# FlagDuplicatesInColumn 类
<a name="aws-glue-api-pyspark-transforms-FlagDuplicatesInColumn"></a>

`FlagDuplicatesInColumn` 转换会返回一个新列，每行都有指定值，指示该行的源列中的值是否与源列前面的行中的值匹配。找到匹配项后，它们会被标记为重复项。第一次出现不会被标记，因为它与前面的行不匹配。

## 示例
<a name="pyspark-FlagDuplicatesInColumn-examples"></a>

```
from pyspark.context import SparkContext
from pyspark.sql import SparkSession      
from awsgluedi.transforms import *

sc = SparkContext()
spark = SparkSession(sc)

datasource1 = spark.read.json("s3://${BUCKET}/json/zips/raw/data")

try:
    df_output = column.FlagDuplicatesInColumn.apply(
        data_frame=datasource1,
        spark_context=sc,
        source_column="city",
        target_column="flag_col",
        true_string="True",
        false_string="False"
    )
except:
    print("Unexpected Error happened ")
    raise
```

## Output
<a name="pyspark-FlagDuplicatesInColumn-output"></a>

 `FlagDuplicatesInColumn` 转换会将新列“flag\$1col”添加至“df\$1output”DataFrame。此列将包含一个字符串值，表示相应行在“city”列中是否有重复的值。如果某行具有重复的“city”值，则“flag\$1col”将包含“true\$1string”值“True”。如果某行具有唯一的“city”值，则“flag\$1col”将包含“false\$1string”值“False”。

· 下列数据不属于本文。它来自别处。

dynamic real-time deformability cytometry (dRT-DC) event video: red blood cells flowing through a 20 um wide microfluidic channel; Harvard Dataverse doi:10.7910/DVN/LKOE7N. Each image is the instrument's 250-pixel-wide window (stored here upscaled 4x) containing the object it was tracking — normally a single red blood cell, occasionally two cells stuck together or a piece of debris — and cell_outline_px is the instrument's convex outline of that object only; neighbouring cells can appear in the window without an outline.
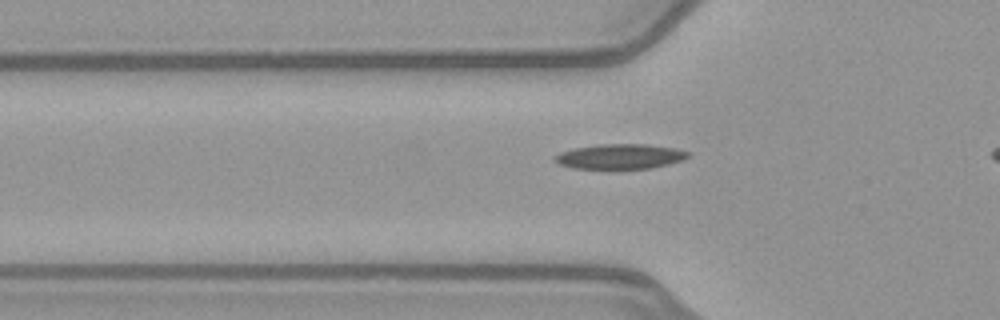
{"species": "common noctule bat (a hibernating species)", "species_latin": "Nyctalus noctula", "temperature_condition": "warm", "stored_images_in_passage": 32, "camera_frame_rate_fps": 3000, "um_per_image_px": 0.085, "animal": {"sex": "female", "body_mass_g": 21.9}, "frame": {"image": 1, "passage_image": 5, "time_ms": 1.333, "image_size_px": [1000, 320], "cell_outline_px": [[688, 156], [684, 160], [652, 168], [616, 172], [572, 168], [560, 164], [552, 160], [552, 156], [560, 152], [572, 148], [600, 144], [644, 144], [676, 148], [688, 152]], "centroid_in_image_um": [52.63, 13.35], "position_along_channel_um": 73.2, "area_um2": 20.52}}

 生成的“df\$1output”DataFrame 将包含原始“datasource1”DataFrame 中的所有列，以及用于表示重复的“city”值的“flag\$1col”附加列。

## 方法
<a name="aws-glue-api-pyspark-transforms-FlagDuplicatesInColumn-_methods"></a>
+ [\$1\$1call\$1\$1](#aws-glue-api-pyspark-transforms-FlagDuplicatesInColumn-__call__)
+ [apply](#aws-glue-api-crawler-pyspark-transforms-FlagDuplicatesInColumn-apply)
+ [name](#aws-glue-api-crawler-pyspark-transforms-FlagDuplicatesInColumn-name)
+ [describeArgs](#aws-glue-api-crawler-pyspark-transforms-FlagDuplicatesInColumn-describeArgs)
+ [describeReturn](#aws-glue-api-crawler-pyspark-transforms-FlagDuplicatesInColumn-describeReturn)
+ [describeTransform](#aws-glue-api-crawler-pyspark-transforms-FlagDuplicatesInColumn-describeTransform)
+ [describeErrors](#aws-glue-api-crawler-pyspark-transforms-FlagDuplicatesInColumn-describeErrors)
+ [describe](#aws-glue-api-crawler-pyspark-transforms-FlagDuplicatesInColumn-describe)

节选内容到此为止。